§ **EXERCISE MATERIAL**
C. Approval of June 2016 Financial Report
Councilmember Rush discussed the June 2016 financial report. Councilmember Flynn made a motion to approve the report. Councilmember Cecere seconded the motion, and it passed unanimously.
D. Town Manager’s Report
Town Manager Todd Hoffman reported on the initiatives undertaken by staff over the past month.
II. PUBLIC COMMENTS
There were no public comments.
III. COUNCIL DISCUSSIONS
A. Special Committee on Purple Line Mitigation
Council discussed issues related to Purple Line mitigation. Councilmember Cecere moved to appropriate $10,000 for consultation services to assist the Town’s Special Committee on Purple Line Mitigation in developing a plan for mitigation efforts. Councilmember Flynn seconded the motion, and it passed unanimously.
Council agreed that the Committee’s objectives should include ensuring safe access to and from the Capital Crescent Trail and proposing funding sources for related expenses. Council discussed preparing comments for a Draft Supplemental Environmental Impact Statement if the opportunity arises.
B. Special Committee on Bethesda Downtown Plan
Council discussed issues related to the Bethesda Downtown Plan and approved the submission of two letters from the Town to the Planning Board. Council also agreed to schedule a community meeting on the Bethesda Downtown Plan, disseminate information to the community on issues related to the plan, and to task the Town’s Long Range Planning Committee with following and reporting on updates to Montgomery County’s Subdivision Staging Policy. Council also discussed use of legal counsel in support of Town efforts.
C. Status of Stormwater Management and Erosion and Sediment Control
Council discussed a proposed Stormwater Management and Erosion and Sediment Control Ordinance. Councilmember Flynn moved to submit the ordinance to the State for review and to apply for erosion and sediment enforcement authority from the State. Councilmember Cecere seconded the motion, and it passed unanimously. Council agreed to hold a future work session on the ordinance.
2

§ **DIRECTIONS**
Look above for the line with "II. PUBLIC COMMENTS" and the line with "B. Special Committee". Write out those two lines and all the lines between them, exactly, and no others.

§ **FINAL ANSWER**
II. PUBLIC COMMENTS
There were no public comments.
III. COUNCIL DISCUSSIONS
A. Special Committee on Purple Line Mitigation
Council discussed issues related to Purple Line mitigation. Councilmember Cecere moved to appropriate $10,000 for consultation services to assist the Town’s Special Committee on Purple Line Mitigation in developing a plan for mitigation efforts. Councilmember Flynn seconded the motion, and it passed unanimously.
Council agreed that the Committee’s objectives should include ensuring safe access to and from the Capital Crescent Trail and proposing funding sources for related expenses. Council discussed preparing comments for a Draft Supplemental Environmental Impact Statement if the opportunity arises.
B. Special Committee on Bethesda Downtown Plan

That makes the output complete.